2 Million Vaccines Distributed to California’s Hard-Hit Areas


Amanda Chang, Staff Writer

The state of California created a four-tier reopening plan that classifies each county in the state by its number of COVID-19 cases and how much the county will be allowed to reopen. 

The County of Los Angeles (LA) is currently in Tier 2, otherwise known as the red tier. In this tier, according to the Los Angeles Times, the risk of getting infected with COVID-19 is “substantial” and some nonessential indoor businesses should remain closed. Many other counties are in Tier 1, also known as the purple tier.

Despite this, California has met its initial goal for the administration of COVID-19 vaccines, especially in areas that have been hardest hit and are at a greater disadvantage. 

The administration of the vaccines shows that California’s effort to distribute the vaccine is opening doors for greater economic reopening, especially as it does so throughout the state and in hard-hit areas.

2 million doses have been distributed and administered in targeted communities throughout the state. This has helped to open doors for businesses as officials have begun to loosen the criteria for counties to advance from Tier 1 to Tier 2. 

“California is making good strides on achieving the commitment to delivering doses to the hardest-hit communities across our state, making sure that our first line of protection is going to those places that have shouldered the greatest burden of disease,” said Dr. Mark Ghaly, California’s health and human services secretary during a briefing.

According to the California Department of Public Health, 13 counties advanced to the red tier on Mar. 14. The 13 counties include Los Angeles, Orange, and San Bernardino counties. A different set of 13 counties like San Diego, Sacramento, and Santa Barbara will leave the purple tier as soon as their COVID-19 figures remain steady, which, for some, could be as early as Mar. 17. 

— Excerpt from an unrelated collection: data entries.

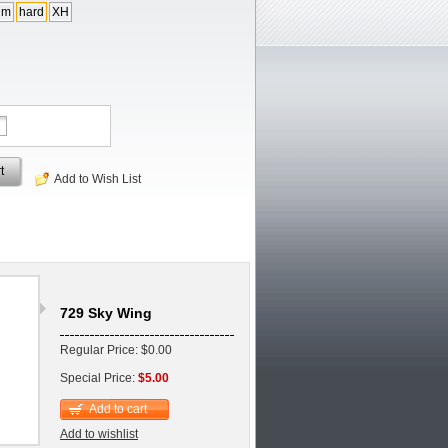
um
hard
XH
t
Add to Wish List
729 Sky Wing
Regular Price: $0.00
Special Price:
$5.00
Add to cart
Add to wishlist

According to the L.A. Times, counties in the red tier will be permitted to resume and reopen many nonessential services. Restaurants will be allowed to restart indoor dining and movie theater showings can resume at a 25% capacity. Additionally, students grades 7 through 12 will be allowed to return to school in person; indoor gyms, dance, and yoga studios can reopen at a 10% capacity; attractions like museums, zoos, and aquariums will reopen indoors at a 25% capacity. Many of California’s amusement parks will be allowed to reopen at 15% capacity starting on Apr. 1. However, only in-state residents will be permitted to visit.

As more vaccines are administered, the state will gain a larger sense of herd immunity. Nonetheless, as the number of COVID-19 cases continues to fluctuate, the counties of California will continue to adjust and adapt.

“As part of the new targeted strategy, the state set goals of administering the first 2 million doses in those areas, then 4 million. After reaching each mark, California aims to redraft its reopening road map to make it easier for counties to more widely resume economic operations,” reported the L.A. Times.